Can’t Change Aptitude Test to Stress Statistics
The College Board has long shared the concerns of Michael Schrage and others about the need for better and earlier instruction in statistics and probability, “Statistics Skills Would Help U.S. Compete” (March 14), and applauds the efforts of the National Council of Teachers of Mathematics to encourage such instruction. The board is also acting on those concerns.
For example, the Student Aptitude Test already contains questions that draw on basic concepts in statistics and probability, reflecting the board’s own recommendations about what should be included in the college preparatory curriculum.
Among those recommendations, developed in 1983 by school and college specialists and disseminated in a series of publications, is one calling for students to “be able to use elementary concepts of probability and statistics.” As we develop the new SAT for introduction in the spring of 1994, we will continue to consider test content specifications in light of concepts taught in basic mathematics classes and the recommendations of NCTM and other professional associations.

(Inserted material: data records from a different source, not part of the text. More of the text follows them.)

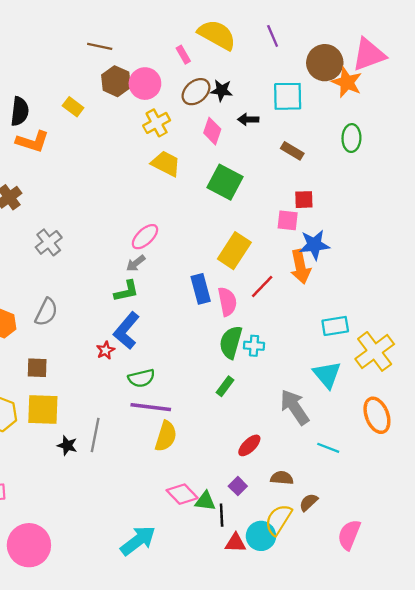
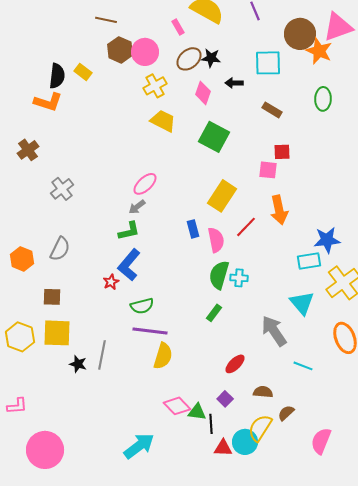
black semicircle: (20, 111) -> (57, 76), moved
blue star: (314, 245) -> (327, 240), moved
blue rectangle: (201, 289) -> (193, 229), size x0.7

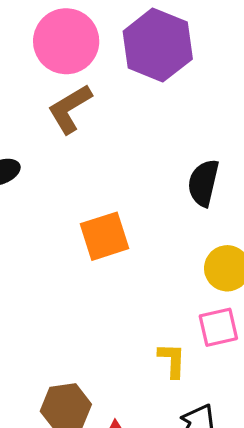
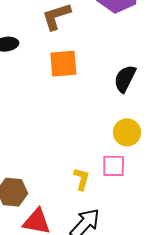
orange square: (105, 236) -> (63, 64), moved

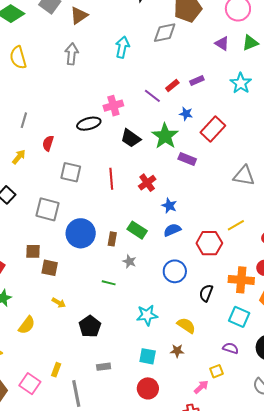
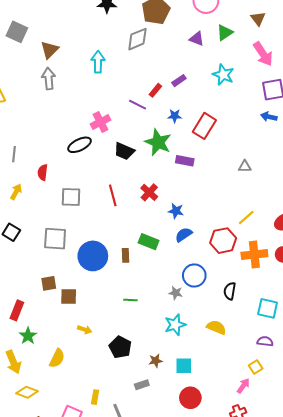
brown triangle: (79, 15) -> (50, 50), moved
gray triangle: (244, 176) -> (245, 167), size x0.6
gray star: (129, 261) -> (176, 293), moved
orange cross: (241, 280) -> (254, 255), moved
brown star: (177, 351) -> (156, 361), moved

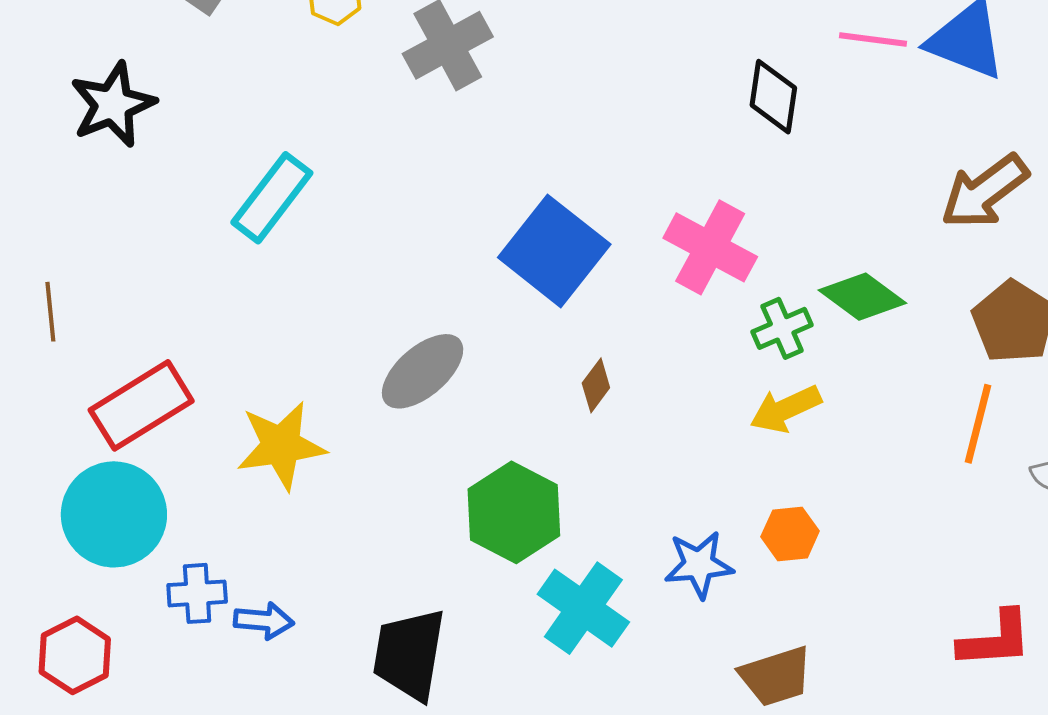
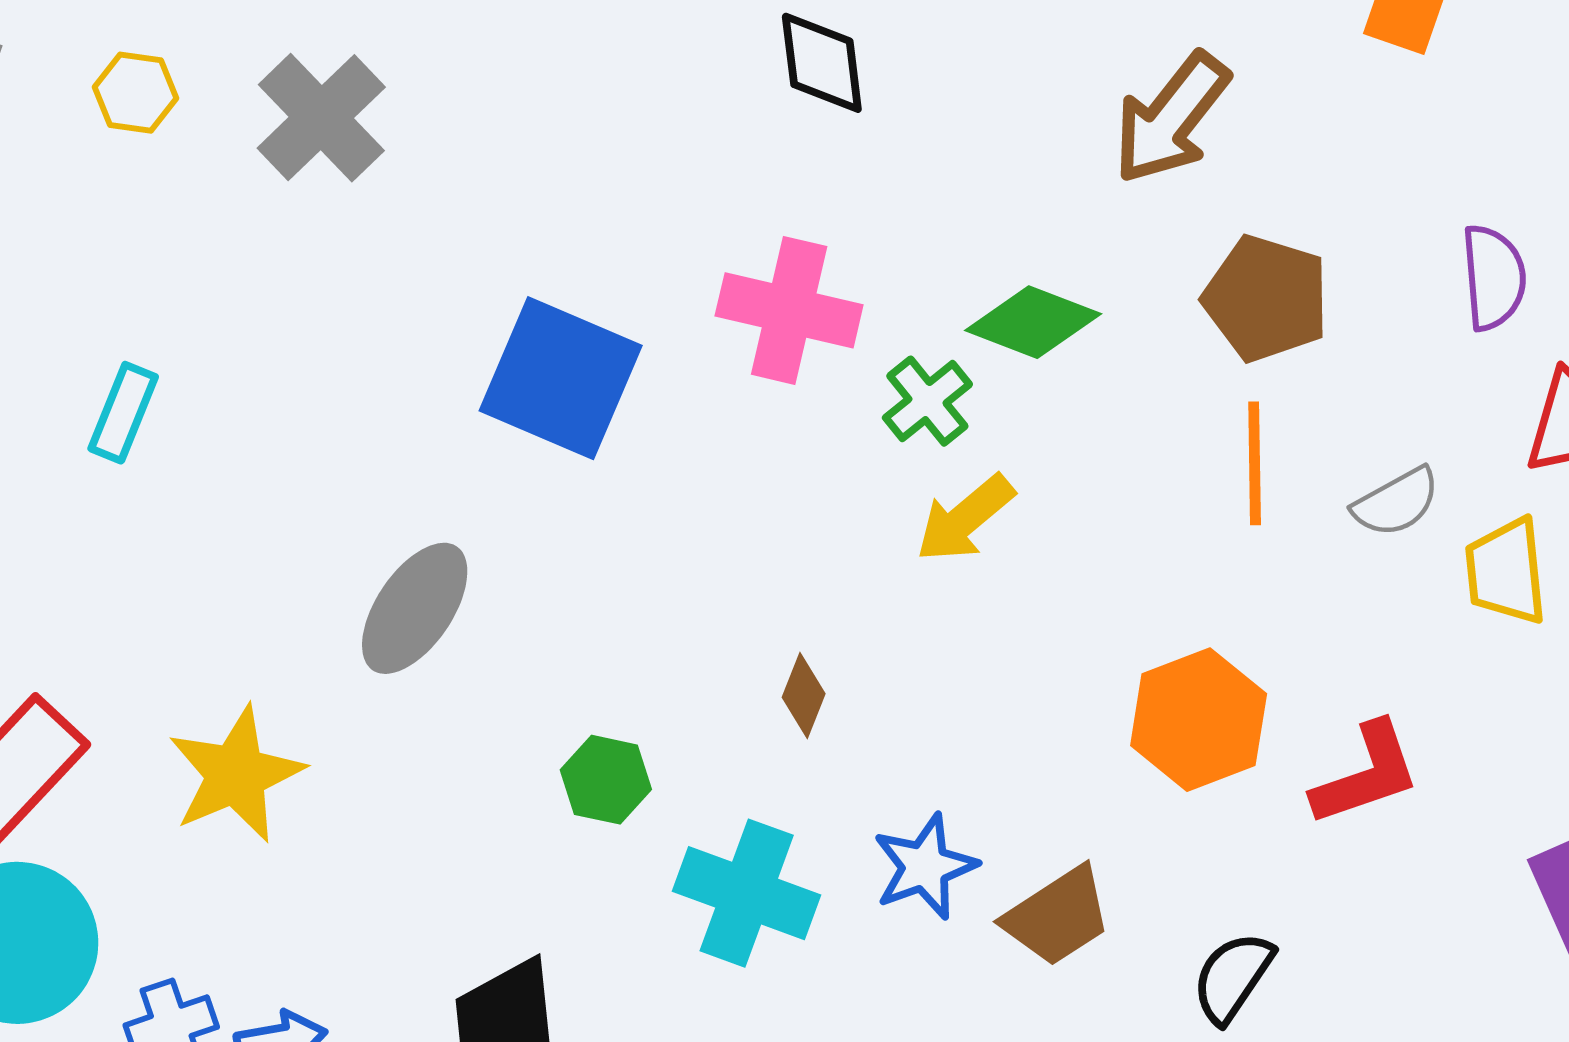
cyan rectangle: (272, 198) -> (123, 413), size x0.7
brown diamond: (596, 385) -> (804, 696), moved
green hexagon: (514, 512) -> (606, 780), size x0.6
orange hexagon: (790, 534) -> (1199, 720), moved, size x1.6
blue star: (699, 565) -> (925, 867), moved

However, we cannot transform the SAT into a test of “statistical literacy,” as Schrage recommends. The SAT must be appropriate for all secondary school students, some of whom do not have the advantage of formal study of statistics. Also, such a test would be an achievement test--not a test of reasoning abilities.
The difference is more than semantic. An achievement test determines the degree to which a student knows a specific subject such as French, biology or history. The SAT does not assess how much arithmetic, geometry, algebra or statistics a student knows, but whether he or she can solve problems by calling upon a variety of skills learned in basic courses.
To encourage statistics instruction in secondary school, and in response to suggestions from the mathematics community, the College Board is investigating the possibility of adding a course and examination in introductory college statistics to another of its projects--the Advanced Placement Program--which recognizes those students who accomplish college-level work while still in secondary school.
The writer is vice president for guidance, access and assessment services at the College Board in New York.